## Texte source
====
C.      Vous dites écrire des « romans du quotidien parlant de la vie de tous les jours », est ce que cela vous semble plus difficile à réaliser qu’un livre d’horreur ou de fantasy ? La vraie vie est elle plus ardue à dépeindre ?

 

P.S.V.  Ce sont deux démarches différentes. Dans le fantastique on peut se lâcher. On nage dans l’irrationnel, tout est permis ou presque. Dans le polar, et surtout dans le type de polar que j’ai choisi, c’est différent. Il faut être en parfaite adéquation avec le quotidien, on se situe dans le réalisme. Mais comme beaucoup, je suis pétri de rencontres, d’expériences, de scènes de la vie.  Alors quand j’écris mes polars, je laisse décanter tout ce que j’ai amassé au fil des années, afin de produire des situations réalistes où évoluent des personnages sonnant vrais, qui ne seraient pas que des personnages de papier. Je ne dirais pas que la vraie vie est plus difficile à dépeindre, il faut laisser se déverser son vécu, en tirer un maximum profit.

 

 

C.      Depuis quand écrivez vous, à quel rythme, pourquoi, pour qui ?
====
## Consignes
[a] D'après l'entretien, dans quel registre se situe-t-on avec le type de polar choisi par P.S.V. ?
[b] Recopiez le passage de l'entretien qui va de « P.S.V.  Ce sont » jusqu'à « pourquoi, pour qui ? » inclus.
====
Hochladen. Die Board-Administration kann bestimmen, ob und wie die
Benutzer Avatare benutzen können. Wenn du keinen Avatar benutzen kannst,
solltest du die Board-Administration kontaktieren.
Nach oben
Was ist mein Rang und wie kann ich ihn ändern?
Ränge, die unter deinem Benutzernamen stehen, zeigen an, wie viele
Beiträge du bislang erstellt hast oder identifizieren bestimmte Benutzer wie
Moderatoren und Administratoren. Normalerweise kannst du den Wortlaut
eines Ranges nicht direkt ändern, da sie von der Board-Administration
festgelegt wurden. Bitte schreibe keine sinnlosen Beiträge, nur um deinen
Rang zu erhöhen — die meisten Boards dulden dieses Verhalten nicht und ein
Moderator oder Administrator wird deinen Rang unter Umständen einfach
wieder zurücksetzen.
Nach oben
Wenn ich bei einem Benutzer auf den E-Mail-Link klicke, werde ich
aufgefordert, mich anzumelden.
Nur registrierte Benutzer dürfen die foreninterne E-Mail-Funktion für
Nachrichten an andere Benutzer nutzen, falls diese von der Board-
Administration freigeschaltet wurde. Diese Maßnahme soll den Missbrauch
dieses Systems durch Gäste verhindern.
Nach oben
====
## Réponses aux exercices
[a] On se situe dans le réalisme, en parfaite adéquation avec le quotidien.

[b]
P.S.V.  Ce sont deux démarches différentes. Dans le fantastique on peut se lâcher. On nage dans l’irrationnel, tout est permis ou presque. Dans le polar, et surtout dans le type de polar que j’ai choisi, c’est différent. Il faut être en parfaite adéquation avec le quotidien, on se situe dans le réalisme. Mais comme beaucoup, je suis pétri de rencontres, d’expériences, de scènes de la vie.  Alors quand j’écris mes polars, je laisse décanter tout ce que j’ai amassé au fil des années, afin de produire des situations réalistes où évoluent des personnages sonnant vrais, qui ne seraient pas que des personnages de papier. Je ne dirais pas que la vraie vie est plus difficile à dépeindre, il faut laisser se déverser son vécu, en tirer un maximum profit.

 

 

C.      Depuis quand écrivez vous, à quel rythme, pourquoi, pour qui ?